With massive losses encountered in the past years and the escalating competition in the auto industry, General Motors Corp. has to exert every effort to return to profitability.
Watchers in the industry say the Detroit automaker has to concentrate on the American market. And GM officials are aware of that end. GM Vice Chairman Fritz Henderson said last Tuesday that the company is still falling well short of a full-fledged turnaround.
"We've improved a lot from 2005. But if you look at 2005, it was a disaster," Henderson noted during an Automotive Press Association luncheon in Detroit. "Improvement is not the goal."
GM reported notable growth in some emerging markets such as Brazil, China and India.

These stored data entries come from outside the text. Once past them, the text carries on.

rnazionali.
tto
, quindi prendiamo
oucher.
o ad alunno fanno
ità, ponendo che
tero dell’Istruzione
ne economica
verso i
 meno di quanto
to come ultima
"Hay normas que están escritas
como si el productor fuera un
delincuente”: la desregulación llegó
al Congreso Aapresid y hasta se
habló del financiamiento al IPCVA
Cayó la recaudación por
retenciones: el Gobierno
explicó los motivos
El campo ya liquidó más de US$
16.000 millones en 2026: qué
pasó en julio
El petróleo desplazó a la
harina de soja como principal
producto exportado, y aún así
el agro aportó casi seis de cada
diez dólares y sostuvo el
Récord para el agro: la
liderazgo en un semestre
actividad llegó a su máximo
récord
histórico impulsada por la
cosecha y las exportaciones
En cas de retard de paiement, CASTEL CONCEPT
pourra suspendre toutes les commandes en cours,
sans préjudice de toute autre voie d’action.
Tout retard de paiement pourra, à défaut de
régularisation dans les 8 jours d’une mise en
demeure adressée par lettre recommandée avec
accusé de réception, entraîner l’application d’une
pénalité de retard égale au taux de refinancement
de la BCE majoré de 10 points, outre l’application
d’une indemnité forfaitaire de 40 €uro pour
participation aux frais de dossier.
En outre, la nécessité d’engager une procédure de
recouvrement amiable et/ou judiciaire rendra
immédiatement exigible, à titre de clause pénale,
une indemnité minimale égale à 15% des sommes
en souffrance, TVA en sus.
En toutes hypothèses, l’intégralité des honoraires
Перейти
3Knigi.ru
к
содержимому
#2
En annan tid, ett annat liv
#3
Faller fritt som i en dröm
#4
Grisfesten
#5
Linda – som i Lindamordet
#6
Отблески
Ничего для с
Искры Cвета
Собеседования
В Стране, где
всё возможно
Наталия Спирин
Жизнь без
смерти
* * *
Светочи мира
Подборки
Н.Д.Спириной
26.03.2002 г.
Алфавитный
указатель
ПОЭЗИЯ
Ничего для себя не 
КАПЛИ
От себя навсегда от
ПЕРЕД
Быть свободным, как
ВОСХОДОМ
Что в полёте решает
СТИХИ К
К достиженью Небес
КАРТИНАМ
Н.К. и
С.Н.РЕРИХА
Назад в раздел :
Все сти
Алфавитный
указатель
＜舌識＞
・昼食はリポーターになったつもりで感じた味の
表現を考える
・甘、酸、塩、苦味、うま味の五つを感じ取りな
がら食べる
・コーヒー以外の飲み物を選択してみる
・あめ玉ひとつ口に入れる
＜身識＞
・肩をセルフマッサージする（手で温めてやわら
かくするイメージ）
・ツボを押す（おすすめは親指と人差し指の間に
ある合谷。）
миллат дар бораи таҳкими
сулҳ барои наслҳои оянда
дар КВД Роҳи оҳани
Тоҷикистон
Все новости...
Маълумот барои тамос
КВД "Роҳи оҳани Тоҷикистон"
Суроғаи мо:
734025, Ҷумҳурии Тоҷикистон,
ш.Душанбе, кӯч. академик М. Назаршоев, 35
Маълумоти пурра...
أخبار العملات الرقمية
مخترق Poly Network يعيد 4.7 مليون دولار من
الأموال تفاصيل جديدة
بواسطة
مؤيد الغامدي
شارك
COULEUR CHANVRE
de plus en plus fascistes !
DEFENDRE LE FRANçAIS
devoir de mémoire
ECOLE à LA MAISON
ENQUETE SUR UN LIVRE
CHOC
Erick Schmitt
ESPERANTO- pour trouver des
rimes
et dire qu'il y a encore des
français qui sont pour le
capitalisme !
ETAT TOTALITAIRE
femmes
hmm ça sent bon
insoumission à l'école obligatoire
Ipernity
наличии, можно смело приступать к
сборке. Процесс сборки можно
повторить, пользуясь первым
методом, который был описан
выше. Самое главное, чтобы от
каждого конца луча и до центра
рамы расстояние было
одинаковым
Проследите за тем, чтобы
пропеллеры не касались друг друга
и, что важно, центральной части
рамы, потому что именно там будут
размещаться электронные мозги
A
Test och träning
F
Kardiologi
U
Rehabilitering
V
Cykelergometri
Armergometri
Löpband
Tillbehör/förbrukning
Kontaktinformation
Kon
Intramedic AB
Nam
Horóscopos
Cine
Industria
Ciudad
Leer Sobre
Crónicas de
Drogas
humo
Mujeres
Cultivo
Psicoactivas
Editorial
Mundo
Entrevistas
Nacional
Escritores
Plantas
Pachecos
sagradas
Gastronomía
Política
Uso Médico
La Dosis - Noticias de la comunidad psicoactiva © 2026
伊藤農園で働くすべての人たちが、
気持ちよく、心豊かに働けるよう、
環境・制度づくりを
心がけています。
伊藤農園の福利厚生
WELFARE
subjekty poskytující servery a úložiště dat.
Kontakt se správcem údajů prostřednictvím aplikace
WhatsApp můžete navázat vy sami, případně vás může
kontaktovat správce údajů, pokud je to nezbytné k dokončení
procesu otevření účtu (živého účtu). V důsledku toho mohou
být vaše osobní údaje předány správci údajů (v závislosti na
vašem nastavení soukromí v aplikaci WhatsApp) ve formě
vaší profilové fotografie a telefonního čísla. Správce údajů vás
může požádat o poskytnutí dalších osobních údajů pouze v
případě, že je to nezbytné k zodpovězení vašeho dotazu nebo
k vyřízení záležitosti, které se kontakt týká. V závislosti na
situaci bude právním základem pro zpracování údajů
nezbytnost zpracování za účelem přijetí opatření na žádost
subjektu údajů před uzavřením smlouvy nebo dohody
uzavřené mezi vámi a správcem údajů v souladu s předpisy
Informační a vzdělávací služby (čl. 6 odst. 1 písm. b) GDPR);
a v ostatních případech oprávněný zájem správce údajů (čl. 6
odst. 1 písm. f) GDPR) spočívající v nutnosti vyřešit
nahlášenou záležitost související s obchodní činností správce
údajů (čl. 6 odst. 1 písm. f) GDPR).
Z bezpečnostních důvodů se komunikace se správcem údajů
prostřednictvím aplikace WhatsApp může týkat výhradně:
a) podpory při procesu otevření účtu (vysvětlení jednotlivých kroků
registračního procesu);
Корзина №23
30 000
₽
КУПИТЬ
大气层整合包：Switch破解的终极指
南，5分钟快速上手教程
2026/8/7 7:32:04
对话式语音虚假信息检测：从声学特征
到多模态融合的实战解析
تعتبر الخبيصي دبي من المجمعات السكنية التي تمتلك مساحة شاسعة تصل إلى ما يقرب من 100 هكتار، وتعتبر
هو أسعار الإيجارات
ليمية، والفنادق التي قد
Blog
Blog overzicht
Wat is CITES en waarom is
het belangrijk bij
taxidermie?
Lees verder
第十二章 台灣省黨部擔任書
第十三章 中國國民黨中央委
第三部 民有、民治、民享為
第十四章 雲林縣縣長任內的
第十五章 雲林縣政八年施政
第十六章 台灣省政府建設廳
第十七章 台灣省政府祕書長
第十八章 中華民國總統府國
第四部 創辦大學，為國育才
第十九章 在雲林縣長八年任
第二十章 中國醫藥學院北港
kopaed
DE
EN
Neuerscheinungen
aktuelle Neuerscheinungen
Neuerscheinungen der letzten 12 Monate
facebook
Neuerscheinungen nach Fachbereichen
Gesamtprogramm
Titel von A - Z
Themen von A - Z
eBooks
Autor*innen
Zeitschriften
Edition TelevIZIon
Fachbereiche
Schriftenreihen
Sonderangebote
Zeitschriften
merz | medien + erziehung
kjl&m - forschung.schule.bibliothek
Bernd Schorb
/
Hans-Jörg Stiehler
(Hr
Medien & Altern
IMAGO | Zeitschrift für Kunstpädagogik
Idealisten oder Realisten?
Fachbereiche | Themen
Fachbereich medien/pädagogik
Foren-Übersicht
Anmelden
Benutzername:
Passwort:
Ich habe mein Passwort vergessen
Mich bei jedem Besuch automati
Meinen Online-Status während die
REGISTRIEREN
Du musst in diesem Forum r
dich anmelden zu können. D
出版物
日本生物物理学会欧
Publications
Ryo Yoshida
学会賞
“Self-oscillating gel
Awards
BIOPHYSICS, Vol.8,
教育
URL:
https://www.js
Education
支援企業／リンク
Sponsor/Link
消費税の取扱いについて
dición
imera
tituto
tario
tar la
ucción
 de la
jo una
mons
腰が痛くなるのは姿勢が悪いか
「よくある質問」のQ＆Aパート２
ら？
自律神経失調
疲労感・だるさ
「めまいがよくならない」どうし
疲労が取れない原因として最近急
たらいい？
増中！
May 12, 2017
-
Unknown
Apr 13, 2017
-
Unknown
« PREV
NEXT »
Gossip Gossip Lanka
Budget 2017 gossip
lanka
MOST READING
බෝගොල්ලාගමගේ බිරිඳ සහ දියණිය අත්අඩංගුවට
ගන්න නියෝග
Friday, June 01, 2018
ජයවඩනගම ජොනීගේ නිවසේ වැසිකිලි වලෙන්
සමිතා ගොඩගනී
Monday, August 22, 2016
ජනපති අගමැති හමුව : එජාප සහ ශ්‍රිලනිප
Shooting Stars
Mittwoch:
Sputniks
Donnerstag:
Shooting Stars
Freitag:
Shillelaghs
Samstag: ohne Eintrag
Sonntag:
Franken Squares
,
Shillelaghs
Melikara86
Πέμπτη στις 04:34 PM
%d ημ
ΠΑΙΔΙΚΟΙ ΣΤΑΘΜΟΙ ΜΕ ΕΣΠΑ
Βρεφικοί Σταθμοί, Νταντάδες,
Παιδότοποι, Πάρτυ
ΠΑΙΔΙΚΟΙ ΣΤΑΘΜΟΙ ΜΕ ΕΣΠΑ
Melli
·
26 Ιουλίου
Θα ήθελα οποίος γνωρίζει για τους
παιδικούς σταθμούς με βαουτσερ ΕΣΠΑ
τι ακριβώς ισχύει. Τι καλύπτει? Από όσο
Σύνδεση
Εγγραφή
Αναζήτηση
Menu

It is not enough, nonetheless. Time and again, GM has been growing in foreign markets, with 59 percent of its sales now outside America.
"We've got to get the job done in the United States," noted Henderson. "The emerging markets cannot carry GM."
The automaker is expected to be backed by its rigorous restructure strategies. But previous problems such as sales doldrums in North America, fluctuation, and escalating health costs continue to put a dent on GM's reputation.
It can be recalled that the automakers former lending arm inked steep losses in the past. More strictly observed, on the other hand, will be the company's operating margin in North America, where the automaker has racked up losses for nearly two years straight, according to the Detroit News. It's like the automaker is under giant , where close scrutiny is effortless.
"To turn those losses around GM will stick to the same strategy it laid out two years ago: toeing the line on less-profitable daily rental sales and discounts, while leveraging global resources to deliver must-have products," Henderson said. "This is not a business known for revolutionary strategy - it's about who executes best."
In America, economy is not expected to provide the indispensable help. Henderson said that he sees more potential for risk in 2008 than an economic upside, though he predicts a recession is unlikely.
GM has improved essentially every aspect of its business and is even making progress in stabilizing market share in the United States, the area in which the automaker has struggled most, said analyst David Healey of Burnham Securities.
"The stock market," concluded Healey, "is ignoring an $8 billion turnaround in their profitability."